Document section:
※
This study included 1043 patients (median length of stay, 2.2 days) sampled 1778 times, including 231 patients with a targeted screening at admission and 896 patients with either weekly or epidemiologically indicated screening (Fig. 1). Of 231 patients screened at admission, we distinguished 58 (25.1%) patients at high risk requiring sequential screening, and 173 (75.0%) patients at-risk (Table 2). Most patients at-risk were transferred from another hospital (53.2%), and most patients at a high risk were already known carriers (46.6%, Additional file 1: Appendix S2). Among all patients screened at admission, 185 (80.1%) had preemptive CP. Among them¸ only 12 (6.5%) were positive for nEcESBL-PE or CPO, and 34 (18.4%) had an alternative indication to maintain CP, including known carriage of other MDROs. Thus, 139 (75.1%) patients screened at admission were included in the analysis (Fig. 1).

Fig. 1
figure 1

Flowchart of included ICU patients

Table 2 Individual and aggregated characteristics of study participants and ICU patients

As shown in Fig. 1, 42 (4.7%) patients screened routinely during ICU stay were positive by either LAMP or culture for either CPO or nEcESBL-PE. After exclusion of 22 patients with known carriage or competing indication for CP, 20 patients were included in the analysis.
※
Listed entries:
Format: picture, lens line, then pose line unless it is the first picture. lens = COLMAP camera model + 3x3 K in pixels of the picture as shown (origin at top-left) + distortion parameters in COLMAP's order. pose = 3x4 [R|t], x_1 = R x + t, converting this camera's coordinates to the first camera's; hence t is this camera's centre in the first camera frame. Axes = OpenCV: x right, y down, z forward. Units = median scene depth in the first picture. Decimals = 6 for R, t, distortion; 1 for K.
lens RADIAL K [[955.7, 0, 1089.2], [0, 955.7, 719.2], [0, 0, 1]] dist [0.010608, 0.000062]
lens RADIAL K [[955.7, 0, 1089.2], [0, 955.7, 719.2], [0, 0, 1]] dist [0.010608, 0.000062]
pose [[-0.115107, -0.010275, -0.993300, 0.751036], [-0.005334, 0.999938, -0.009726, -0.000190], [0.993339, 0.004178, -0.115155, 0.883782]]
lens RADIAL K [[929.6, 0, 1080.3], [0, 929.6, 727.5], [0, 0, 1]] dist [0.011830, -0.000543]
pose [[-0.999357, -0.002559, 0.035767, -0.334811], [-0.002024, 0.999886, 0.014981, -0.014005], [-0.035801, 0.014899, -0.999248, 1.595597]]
※
Questions on the material:
• 1. Translate this sentence from the ICU screening passage into Spanish: "Among all patients screened at admission, 185 (80.1%) had preemptive CP."
• 2. Please copy the ICU screening passage from "Table 2 Individual" to "in the analysis.".
The lines come from a separate source.

Answer list:
• 1. Entre todos los pacientes cribados al ingreso, 185 (80,1 %) tenían CP preventivas.

• 2.
Table 2 Individual and aggregated characteristics of study participants and ICU patients

As shown in Fig. 1, 42 (4.7%) patients screened routinely during ICU stay were positive by either LAMP or culture for either CPO or nEcESBL-PE. After exclusion of 22 patients with known carriage or competing indication for CP, 20 patients were included in the analysis.